Bien entendu la pièce était insonorisée.

- Je sais pas ce que lui dit le patron, mais ça n’a pas l’air de le rendre heureux, observa Dan Douglas, pour le moins amusé.

Il servit une coupe de champagne à son équipier.

- Tu crois qu’il nous demande de l’aide ?

Kurt Stetson se fendit d’un sourire.

- Non, je crois qu’il a juste très envie de pisser !

Ils s’esclaffèrent en faisant tinter le cristal.

En les voyant s’amuser de la sorte, Sergeï Vladinov sut que c’était peine perdue. Il était fait comme un rat.

Jürgen Slot dit « Le Cerveau » regarda ses hommes avec fierté. Il leur adressa un large sourire. Ils avaient vraiment tous fait du bon boulot. Il reporta son attention sur le terroriste en proie à la plus intense panique.

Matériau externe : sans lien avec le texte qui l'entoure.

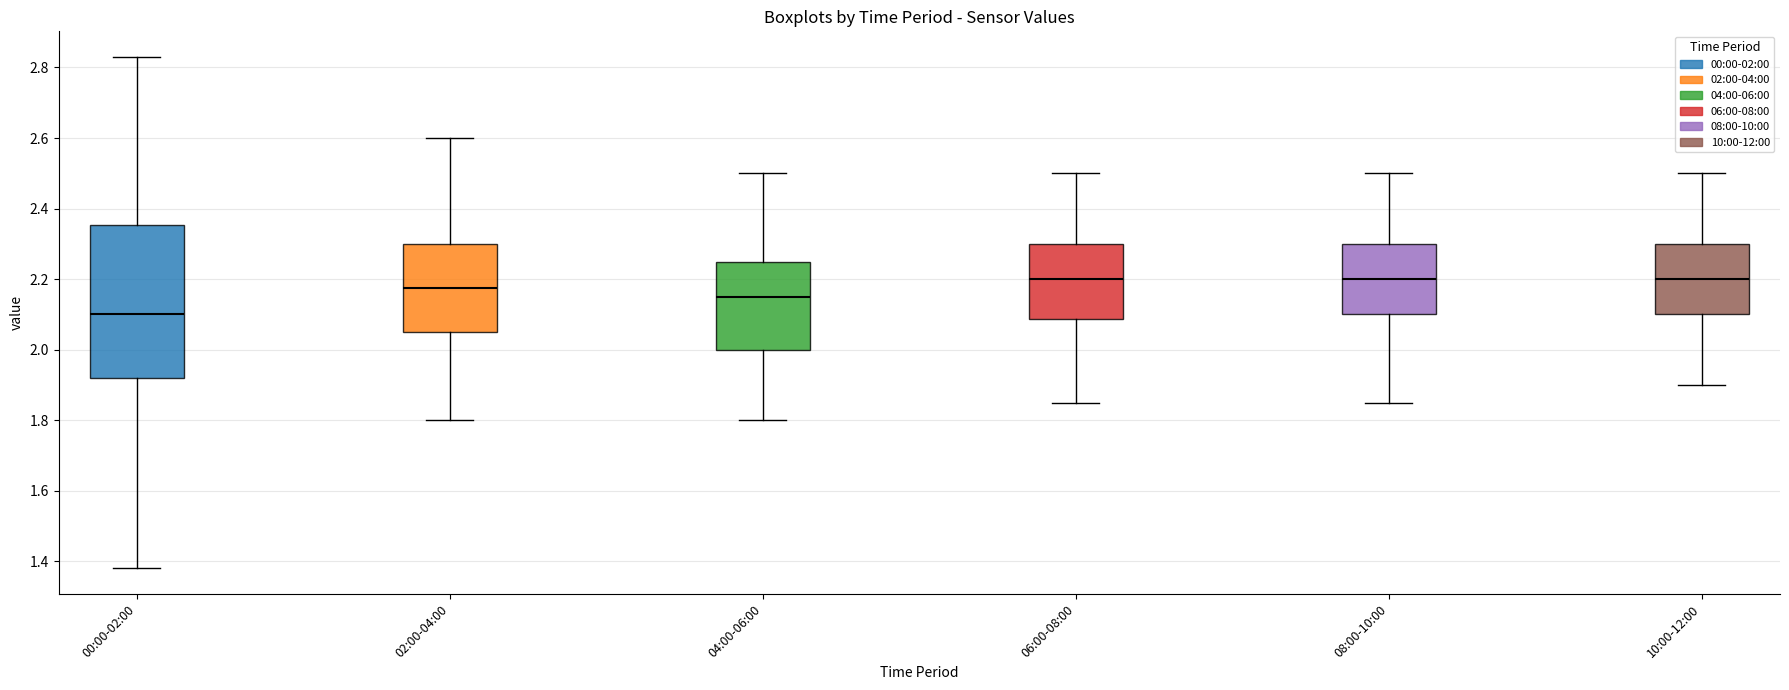

Reading left to right, transcribe this box plot: for each box, give where its median line is, the range the box spans, and where its two whiskers end, as read against the y-axis. The values are not printed on the chart, so give them approximately, as read against the axis.

00:00-02:00: median 2.10, box 1.92 to 2.36, whiskers 1.38 to 2.84
02:00-04:00: median 2.18, box 2.06 to 2.30, whiskers 1.80 to 2.60
04:00-06:00: median 2.16, box 2.00 to 2.26, whiskers 1.80 to 2.50
06:00-08:00: median 2.20, box 2.08 to 2.30, whiskers 1.86 to 2.50
08:00-10:00: median 2.20, box 2.10 to 2.30, whiskers 1.86 to 2.50
10:00-12:00: median 2.20, box 2.10 to 2.30, whiskers 1.90 to 2.50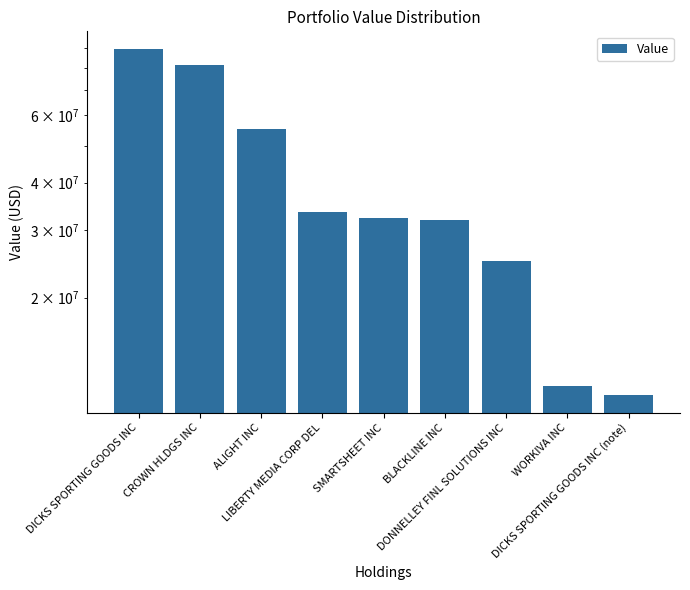

At which category does the chart reach its peak across all series?

DICKS SPORTING GOODS INC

- Si ça peut te rassurer, Sergeï, bientôt tu auras tout oublier, toi aussi. Et tu me souriras, comme eux en ce moment. Bienvenue dans la crème de l’action anti-terroriste, bienvenue à ANTICORPS. Tes capacités vont nous être très utiles. Tu répondras désormais au nom de « La Main ».

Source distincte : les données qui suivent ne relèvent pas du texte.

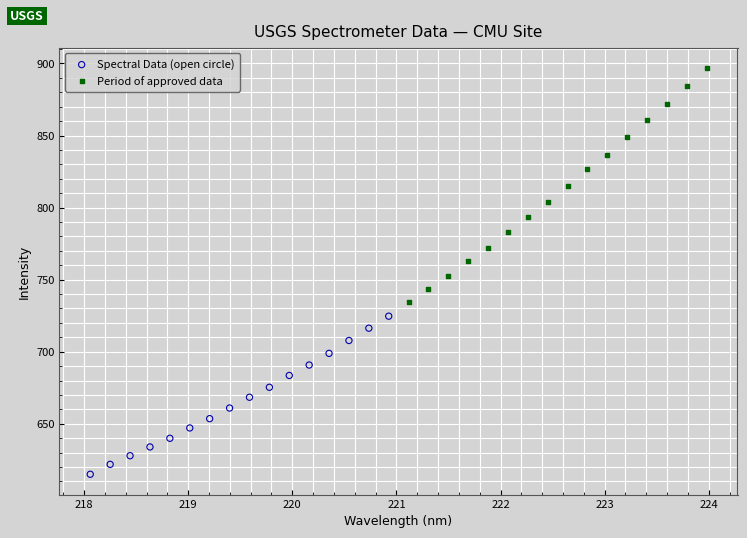

What are all the series names shown in the legend?

Spectral Data (open circle), Period of approved data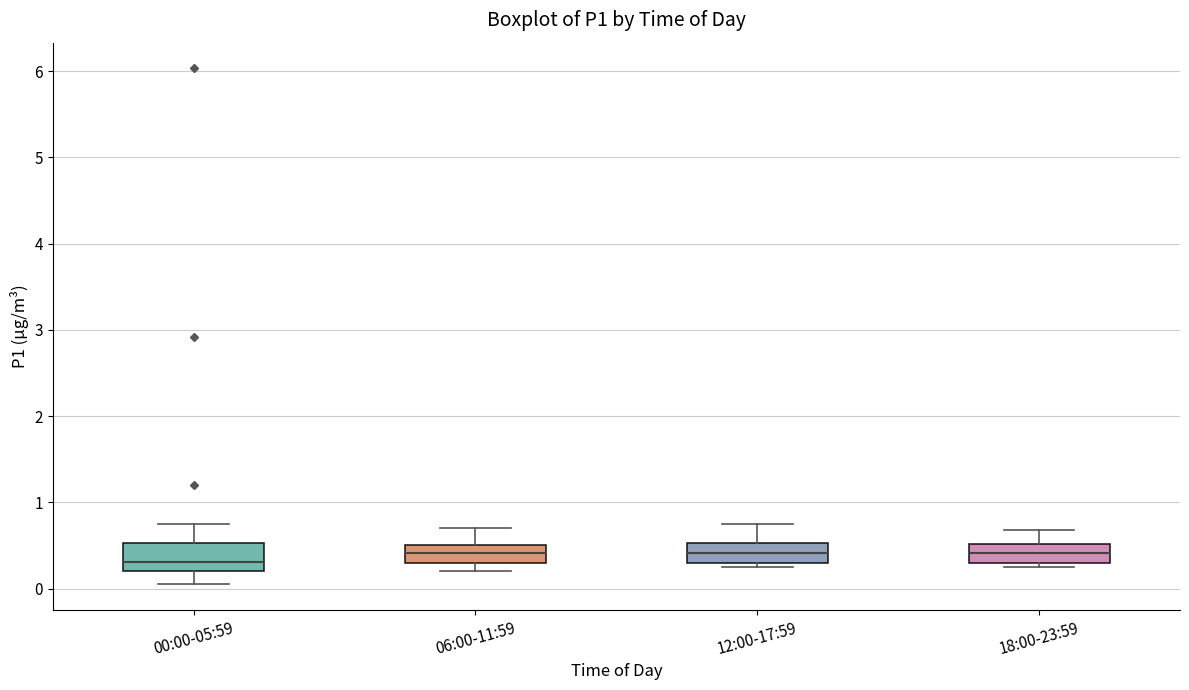

Where is the lower edge of the box for 06:00-11:59 on the y-axis? The values are not printed on the chart, so give them approximately, as read against the axis.

0.3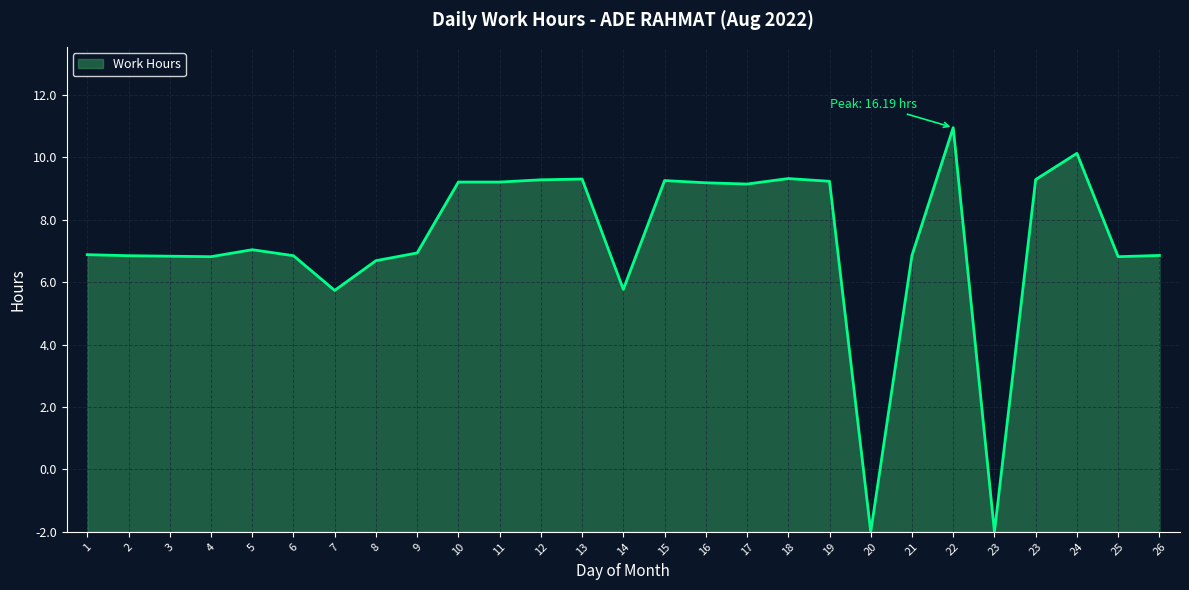

Does the chart display data point markers on the line(s)?

No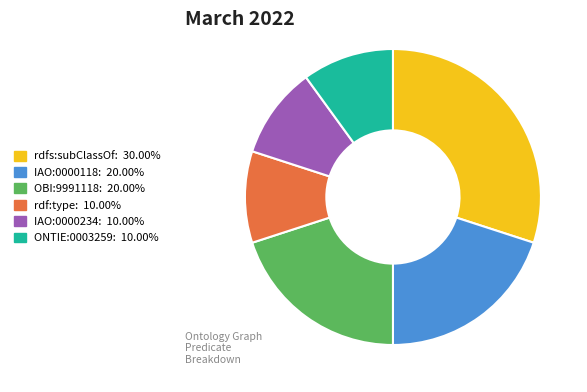

What is the ratio of the value at rdf:type: 10.00% to the value at OBI:9991118: 20.00%?

0.5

Deux hommes entrèrent dans le bureau. L’un d’eux était armé d’une seringue.

Slot haussa les épaules.

- J’avais promis à Dan une jolie partenaire. Il va être très déçu.

Slot souleva le couvercle du pommeau de sa canne.

- Enfin, pas vraiment.

Il pressa le bouton jusque-là dissimulé et observa Dan Douglas et Kurt Stetson perdre connaissance simultanément. D’autres agents vinrent s’occuper d’eux. Il était temps de les reconfigurer eux aussi. Pour le bien-être de l’organisation. Pour le bien-être du monde libre.

 

Anticorps : Molécules de défense de l'organisme, protéines (immunoglobulines) fabriquées par les lymphocytes (globules blancs du sang), en réponse à la présence d'un corps étranger, l'antigène.